> **TASK DIRECTIONS**:
Nothing in the records may be altered, and no picture may be included. Restate them in full.

> **SUPPLIED MATERIAL**:
* * * * * * *
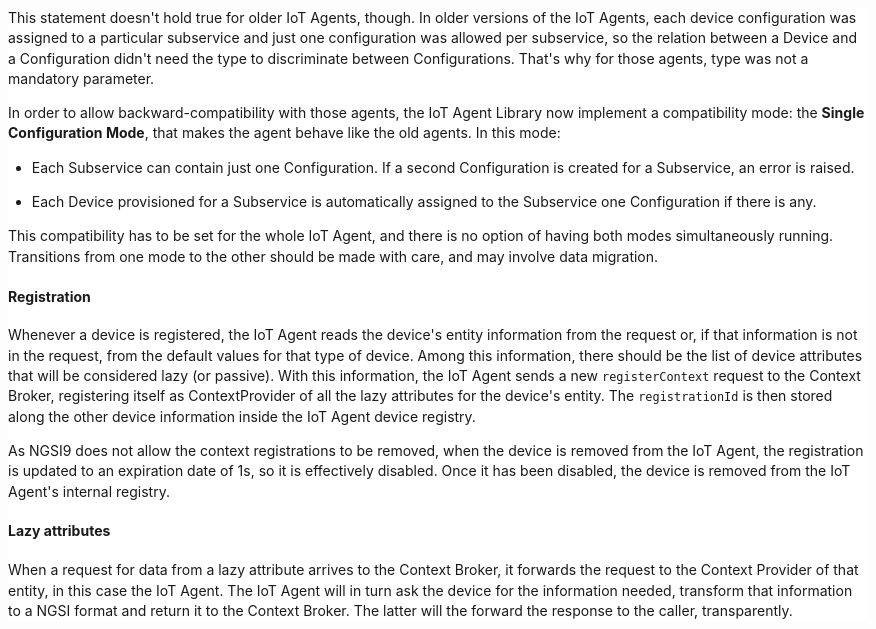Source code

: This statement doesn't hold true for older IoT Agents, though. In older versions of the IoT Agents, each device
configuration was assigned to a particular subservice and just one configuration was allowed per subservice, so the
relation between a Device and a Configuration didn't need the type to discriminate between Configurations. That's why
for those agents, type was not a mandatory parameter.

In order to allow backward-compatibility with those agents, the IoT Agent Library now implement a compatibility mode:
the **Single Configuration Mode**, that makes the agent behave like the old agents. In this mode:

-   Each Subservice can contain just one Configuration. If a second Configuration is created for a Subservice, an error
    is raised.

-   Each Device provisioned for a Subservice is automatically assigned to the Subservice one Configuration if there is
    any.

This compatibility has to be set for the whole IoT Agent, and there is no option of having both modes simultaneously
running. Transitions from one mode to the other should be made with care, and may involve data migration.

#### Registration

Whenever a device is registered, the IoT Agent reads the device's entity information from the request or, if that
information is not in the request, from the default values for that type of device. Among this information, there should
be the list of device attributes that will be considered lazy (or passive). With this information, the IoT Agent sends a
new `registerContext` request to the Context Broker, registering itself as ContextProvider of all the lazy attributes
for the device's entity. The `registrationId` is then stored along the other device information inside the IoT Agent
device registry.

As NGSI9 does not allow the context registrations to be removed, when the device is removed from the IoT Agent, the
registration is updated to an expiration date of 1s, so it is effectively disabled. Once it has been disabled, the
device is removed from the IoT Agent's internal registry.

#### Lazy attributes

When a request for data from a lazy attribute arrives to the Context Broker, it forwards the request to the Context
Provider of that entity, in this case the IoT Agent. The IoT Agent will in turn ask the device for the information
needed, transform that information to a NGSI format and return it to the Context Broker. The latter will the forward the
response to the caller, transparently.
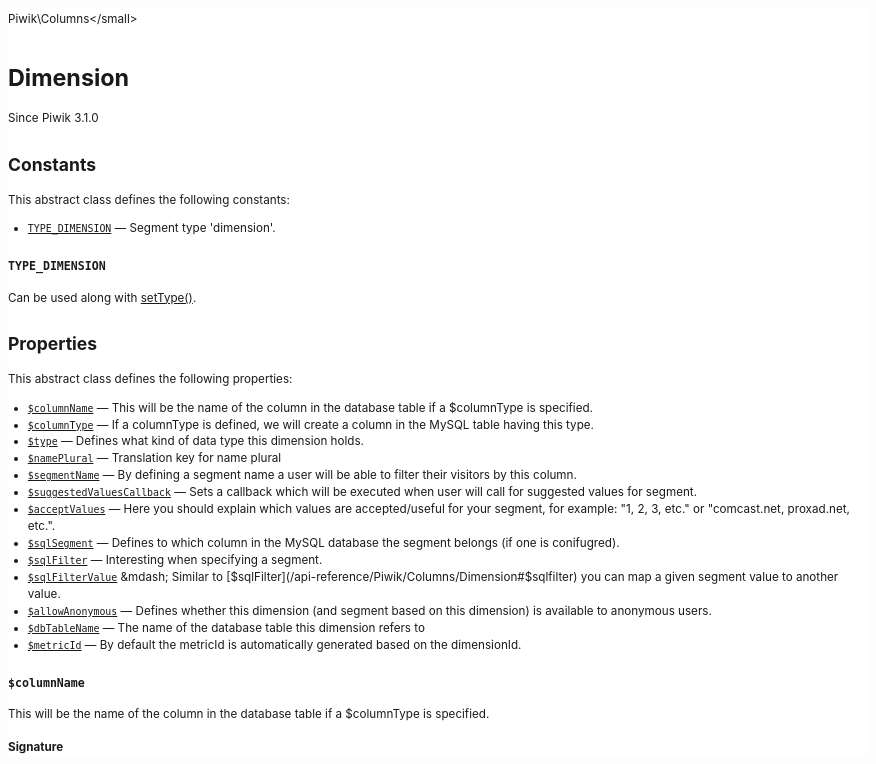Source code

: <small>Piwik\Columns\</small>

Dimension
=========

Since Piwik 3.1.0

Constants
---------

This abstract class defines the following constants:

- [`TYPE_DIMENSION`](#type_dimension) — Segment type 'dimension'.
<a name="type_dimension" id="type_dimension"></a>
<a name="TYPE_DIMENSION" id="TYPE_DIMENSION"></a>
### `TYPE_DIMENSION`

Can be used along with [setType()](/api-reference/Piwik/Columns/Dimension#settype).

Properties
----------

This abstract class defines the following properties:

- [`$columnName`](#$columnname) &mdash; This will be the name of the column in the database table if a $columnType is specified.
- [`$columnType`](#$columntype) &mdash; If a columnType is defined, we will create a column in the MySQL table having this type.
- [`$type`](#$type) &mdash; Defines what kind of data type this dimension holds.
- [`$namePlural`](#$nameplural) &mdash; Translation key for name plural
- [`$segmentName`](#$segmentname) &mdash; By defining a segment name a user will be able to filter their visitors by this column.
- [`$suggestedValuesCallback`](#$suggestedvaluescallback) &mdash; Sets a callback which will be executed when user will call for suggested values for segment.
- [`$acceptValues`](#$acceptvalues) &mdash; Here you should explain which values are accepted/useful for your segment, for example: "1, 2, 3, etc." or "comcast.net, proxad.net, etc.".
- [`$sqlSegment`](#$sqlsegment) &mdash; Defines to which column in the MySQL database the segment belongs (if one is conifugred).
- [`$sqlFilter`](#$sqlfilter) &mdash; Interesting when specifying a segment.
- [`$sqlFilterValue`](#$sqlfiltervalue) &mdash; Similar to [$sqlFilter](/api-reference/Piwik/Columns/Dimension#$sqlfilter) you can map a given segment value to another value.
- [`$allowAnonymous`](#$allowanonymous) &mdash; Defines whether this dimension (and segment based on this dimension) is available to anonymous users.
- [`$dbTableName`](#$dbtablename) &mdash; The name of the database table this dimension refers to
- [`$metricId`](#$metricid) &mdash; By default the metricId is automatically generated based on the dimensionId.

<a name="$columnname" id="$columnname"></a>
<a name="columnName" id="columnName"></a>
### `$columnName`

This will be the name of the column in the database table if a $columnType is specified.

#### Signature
* * * * * * *
> **FINISHED TASK**:
Source code

: This statement doesn't hold true for older IoT Agents, though. In older versions of the IoT Agents, each device
configuration was assigned to a particular subservice and just one configuration was allowed per subservice, so the
relation between a Device and a Configuration didn't need the type to discriminate between Configurations. That's why
for those agents, type was not a mandatory parameter.

In order to allow backward-compatibility with those agents, the IoT Agent Library now implement a compatibility mode:
the **Single Configuration Mode**, that makes the agent behave like the old agents. In this mode:

-   Each Subservice can contain just one Configuration. If a second Configuration is created for a Subservice, an error
    is raised.

-   Each Device provisioned for a Subservice is automatically assigned to the Subservice one Configuration if there is
    any.

This compatibility has to be set for the whole IoT Agent, and there is no option of having both modes simultaneously
running. Transitions from one mode to the other should be made with care, and may involve data migration.

#### Registration

Whenever a device is registered, the IoT Agent reads the device's entity information from the request or, if that
information is not in the request, from the default values for that type of device. Among this information, there should
be the list of device attributes that will be considered lazy (or passive). With this information, the IoT Agent sends a
new `registerContext` request to the Context Broker, registering itself as ContextProvider of all the lazy attributes
for the device's entity. The `registrationId` is then stored along the other device information inside the IoT Agent
device registry.

As NGSI9 does not allow the context registrations to be removed, when the device is removed from the IoT Agent, the
registration is updated to an expiration date of 1s, so it is effectively disabled. Once it has been disabled, the
device is removed from the IoT Agent's internal registry.

#### Lazy attributes

When a request for data from a lazy attribute arrives to the Context Broker, it forwards the request to the Context
Provider of that entity, in this case the IoT Agent. The IoT Agent will in turn ask the device for the information
needed, transform that information to a NGSI format and return it to the Context Broker. The latter will the forward the
response to the caller, transparently.
Source code

: <small>Piwik\Columns\</small>

Dimension
=========

Since Piwik 3.1.0

Constants
---------

This abstract class defines the following constants:

- [`TYPE_DIMENSION`](#type_dimension) — Segment type 'dimension'.
<a name="type_dimension" id="type_dimension"></a>
<a name="TYPE_DIMENSION" id="TYPE_DIMENSION"></a>
### `TYPE_DIMENSION`

Can be used along with [setType()](/api-reference/Piwik/Columns/Dimension#settype).

Properties
----------

This abstract class defines the following properties:

- [`$columnName`](#$columnname) &mdash; This will be the name of the column in the database table if a $columnType is specified.
- [`$columnType`](#$columntype) &mdash; If a columnType is defined, we will create a column in the MySQL table having this type.
- [`$type`](#$type) &mdash; Defines what kind of data type this dimension holds.
- [`$namePlural`](#$nameplural) &mdash; Translation key for name plural
- [`$segmentName`](#$segmentname) &mdash; By defining a segment name a user will be able to filter their visitors by this column.
- [`$suggestedValuesCallback`](#$suggestedvaluescallback) &mdash; Sets a callback which will be executed when user will call for suggested values for segment.
- [`$acceptValues`](#$acceptvalues) &mdash; Here you should explain which values are accepted/useful for your segment, for example: "1, 2, 3, etc." or "comcast.net, proxad.net, etc.".
- [`$sqlSegment`](#$sqlsegment) &mdash; Defines to which column in the MySQL database the segment belongs (if one is conifugred).
- [`$sqlFilter`](#$sqlfilter) &mdash; Interesting when specifying a segment.
- [`$sqlFilterValue`](#$sqlfiltervalue) &mdash; Similar to [$sqlFilter](/api-reference/Piwik/Columns/Dimension#$sqlfilter) you can map a given segment value to another value.
- [`$allowAnonymous`](#$allowanonymous) &mdash; Defines whether this dimension (and segment based on this dimension) is available to anonymous users.
- [`$dbTableName`](#$dbtablename) &mdash; The name of the database table this dimension refers to
- [`$metricId`](#$metricid) &mdash; By default the metricId is automatically generated based on the dimensionId.

<a name="$columnname" id="$columnname"></a>
<a name="columnName" id="columnName"></a>
### `$columnName`

This will be the name of the column in the database table if a $columnType is specified.

#### Signature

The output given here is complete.